That's one of the reasons why we now have 64 bit and PAE. The physical address space as well as the linear memory map in the kernel's 2 GB half were quickly consumed by I/O devices, particularly video cards.
Even still it's possible to map 100 GB in a 4 GB window or even a 4k window. You don't have to map everything at once. You can map portions of it via paging and you can map portions of physical memory with bank switching. Even VGA did this to map 256K and 512k as 4+ pages of 64k at a time in the original EGA reserved space (A0000-AFFFF) without requiring more address space. SVGA cards gave you the option of mapping any 64k portion of 1MB or more VRAM in real mode or giving you a linear frame buffer address with all of it accessible in protected mode.
Also the more complex a peripheral is the less I/O and memory addresses it potentially uses for it's host accessible registers.
Even VGA had so many registers that it kept them internal and only presented a handful of index and data registers to the host. The register set and memory address space is fairly small as it was designed to slot in existing EGA/CGA reservations.
You can do anything with just 1 mapped register if you really wanted.
write index of register you want to set
write data to set that register to
write index of register you want to read
read data of register
All at the same address to the host CPU.
As I've stated before, most systems today use a single FIFO port that you write packets too. The packets may have 100s of commands and sub commands and direct internal register set/get options. Maybe a external status register to see how full the FIFO is, read fence flags, ISR status, etc.
You can write to 4 GB memory using only 2 registers if you designed that way. All you'd need is a 32 bit auto incrementing address register and a data register. You set your address in A then read or write your data to B. Internally the data you write at B is written to the address in A then A is incremented. So you would just set A to 0 then write 4 GB of data to B.
Not necessarily what a PC does but demonstrates that how you communicate with I/O devices is entirely up to the designers.

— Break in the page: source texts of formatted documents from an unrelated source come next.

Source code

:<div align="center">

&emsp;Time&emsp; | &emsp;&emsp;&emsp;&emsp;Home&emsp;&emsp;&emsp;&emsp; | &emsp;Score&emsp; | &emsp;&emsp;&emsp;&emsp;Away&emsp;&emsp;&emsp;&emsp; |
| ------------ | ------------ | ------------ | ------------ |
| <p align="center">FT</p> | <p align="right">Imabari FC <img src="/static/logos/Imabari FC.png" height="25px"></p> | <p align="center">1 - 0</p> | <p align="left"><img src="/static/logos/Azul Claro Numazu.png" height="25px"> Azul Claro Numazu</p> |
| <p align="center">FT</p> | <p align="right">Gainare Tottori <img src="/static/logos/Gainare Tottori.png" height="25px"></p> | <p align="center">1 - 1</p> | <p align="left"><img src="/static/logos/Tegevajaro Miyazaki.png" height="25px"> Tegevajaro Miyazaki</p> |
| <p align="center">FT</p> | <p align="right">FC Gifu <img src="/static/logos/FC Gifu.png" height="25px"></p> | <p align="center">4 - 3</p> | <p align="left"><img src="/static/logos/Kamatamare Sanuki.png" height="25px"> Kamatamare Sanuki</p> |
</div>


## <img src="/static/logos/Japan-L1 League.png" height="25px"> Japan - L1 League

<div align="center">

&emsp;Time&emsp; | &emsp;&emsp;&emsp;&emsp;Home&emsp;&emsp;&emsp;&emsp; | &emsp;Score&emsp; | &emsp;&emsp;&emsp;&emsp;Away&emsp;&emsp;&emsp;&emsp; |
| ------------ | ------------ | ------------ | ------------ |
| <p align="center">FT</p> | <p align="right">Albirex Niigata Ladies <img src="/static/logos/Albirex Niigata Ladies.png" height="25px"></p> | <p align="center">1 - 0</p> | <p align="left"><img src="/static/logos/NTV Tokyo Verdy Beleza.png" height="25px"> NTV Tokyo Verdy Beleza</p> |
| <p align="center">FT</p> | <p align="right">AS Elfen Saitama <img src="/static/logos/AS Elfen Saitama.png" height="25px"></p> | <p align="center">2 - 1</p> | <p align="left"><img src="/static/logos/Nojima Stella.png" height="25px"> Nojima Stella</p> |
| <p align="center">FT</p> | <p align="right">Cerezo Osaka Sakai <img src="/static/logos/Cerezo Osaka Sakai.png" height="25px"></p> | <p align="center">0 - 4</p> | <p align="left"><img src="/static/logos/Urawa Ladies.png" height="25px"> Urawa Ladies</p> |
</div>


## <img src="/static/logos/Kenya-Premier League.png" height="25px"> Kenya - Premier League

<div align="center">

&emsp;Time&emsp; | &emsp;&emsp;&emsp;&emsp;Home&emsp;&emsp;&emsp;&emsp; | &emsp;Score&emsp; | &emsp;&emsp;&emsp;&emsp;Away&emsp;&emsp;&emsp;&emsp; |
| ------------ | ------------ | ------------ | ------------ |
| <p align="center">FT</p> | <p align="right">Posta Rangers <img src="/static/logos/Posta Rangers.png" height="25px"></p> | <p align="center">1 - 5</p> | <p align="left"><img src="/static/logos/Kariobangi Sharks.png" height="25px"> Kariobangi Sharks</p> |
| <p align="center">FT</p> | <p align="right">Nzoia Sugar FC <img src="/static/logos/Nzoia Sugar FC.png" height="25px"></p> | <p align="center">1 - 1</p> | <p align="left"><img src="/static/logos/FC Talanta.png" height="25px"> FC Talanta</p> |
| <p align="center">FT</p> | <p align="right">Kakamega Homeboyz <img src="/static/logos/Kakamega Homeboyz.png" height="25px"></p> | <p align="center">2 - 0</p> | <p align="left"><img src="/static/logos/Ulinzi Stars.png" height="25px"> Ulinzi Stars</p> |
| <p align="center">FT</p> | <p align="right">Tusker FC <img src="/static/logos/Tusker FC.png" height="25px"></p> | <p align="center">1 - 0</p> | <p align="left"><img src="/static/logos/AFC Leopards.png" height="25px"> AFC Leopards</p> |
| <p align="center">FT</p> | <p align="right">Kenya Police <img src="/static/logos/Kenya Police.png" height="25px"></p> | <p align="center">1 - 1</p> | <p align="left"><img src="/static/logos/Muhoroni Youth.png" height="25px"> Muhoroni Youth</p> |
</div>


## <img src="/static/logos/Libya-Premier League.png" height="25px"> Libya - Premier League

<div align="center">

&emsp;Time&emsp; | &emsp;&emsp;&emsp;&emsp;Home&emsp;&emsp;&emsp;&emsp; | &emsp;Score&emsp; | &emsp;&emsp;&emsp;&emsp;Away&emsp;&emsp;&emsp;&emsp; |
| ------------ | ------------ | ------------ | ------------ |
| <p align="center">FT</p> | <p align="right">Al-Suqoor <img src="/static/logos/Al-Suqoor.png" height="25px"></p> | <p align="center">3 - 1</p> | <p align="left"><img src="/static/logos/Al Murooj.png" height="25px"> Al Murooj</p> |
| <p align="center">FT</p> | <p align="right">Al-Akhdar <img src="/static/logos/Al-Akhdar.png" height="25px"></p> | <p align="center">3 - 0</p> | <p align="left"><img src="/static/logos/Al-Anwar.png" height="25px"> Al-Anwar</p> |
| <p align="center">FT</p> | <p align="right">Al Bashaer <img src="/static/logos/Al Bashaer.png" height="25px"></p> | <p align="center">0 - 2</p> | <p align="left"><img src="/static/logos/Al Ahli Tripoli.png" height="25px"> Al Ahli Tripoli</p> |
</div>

We've been over this again and again. All that's going on, no matter which of 100 ways you do it, or what kind of device you are talking to, is address decoding logic is driving data or reading data off the data bus when a particular device is selected, and is disconnected from the bus when it's not being selected. This hasn't changed since like 1970. You can modernize buses with point to point serial networks and have high speed differential transceivers and encode addressing and data and control in band as packets, but it's ultimately all the same concept and now you are just communicating with a bus bridge that translates the parallel<>serial signals.
For something as powerful as a GPU, a queued asynchronous FIFO is the only way to go. The host CPU just shoves commands there as fast as the device can accept them. Better yet the host CPU can create and chain together command packet streams in it's own RAM, anything from draw commands to state changes, double buffered, then program the GPU to initiate a DMA to stuff the FIFO itself and pull it from RAM all by itself. The host CPU can begin the next batch by starting a new command stream in another section of memory while the GPU's bus master DMA is stuffing itself with the previous one. The DMA on the device can be smart enough to read tags in the command stream and jump to the next linked command stream when it's done, or to pull in and interleave multiple separate streams (scatter/gather operation) in numerous ways.
You typically have a status register that you can read at a separate address that tells you the FIFO depth, busy status, DMA channel status, ISR status, drawing status, command completion status, user fence status that lets you know when a special "let me know when you have got to this point in the command stream" "fence" command that flags a status register or causes an interrupt so you can do things like synchronize texture and state changes asynchronously, the possibilities are really endless. Multiple independent FIFOs are not out of the question either. For example, one FIFO is DMAing into itself a display list of draw commands, while another FIFO is DMAing in texture data, and packing/unpacking the RGBA format to something else, and writing it to an offscreen portion of GPU RAM in preparation for use in a future display list. Meanwhile the fence tag that you purposely placed at the end of your previous frame has been reached, the GPU is bugging you about it that it's done, and you reply with a packet to swap the active display address to show the completed frame.
Also your second FIFO has completed uploading the texture, so at some point in whatever your current command stream you are building you can insert a tag into your next command stream to select the address where you sent that texture on one of your internal texture address registers, along with width, height, clamping perimeters, sampling modes, etc. and use it.
Your goal as a GPU programmer at this point is to make sure those FIFOs never go idle and to make sure you never have any dependency stalls by careful scheduling and ordering of your commands. This means double or even triple buffering command streams, abusing DMA and fences/interrupts for concurrency, loading dependent objects ahead of time before they are needed, batching up state changes to minimize interrupting the GPU and causing it to reset/flush to change gears, etc. But you also don't want to keep it too busy to the point that the host CPU is too far ahead and is creating packets faster than the GPU can consume them.

Pretty sure with modern GPUs being so ridiculous now that this is practically impossible anyway. The fastest CPU can't send data to the fastest GPU fast enough, and much of it is overhead imposed by the API like Direct 3D function calls and the excessive kernel syscalls and context changes required.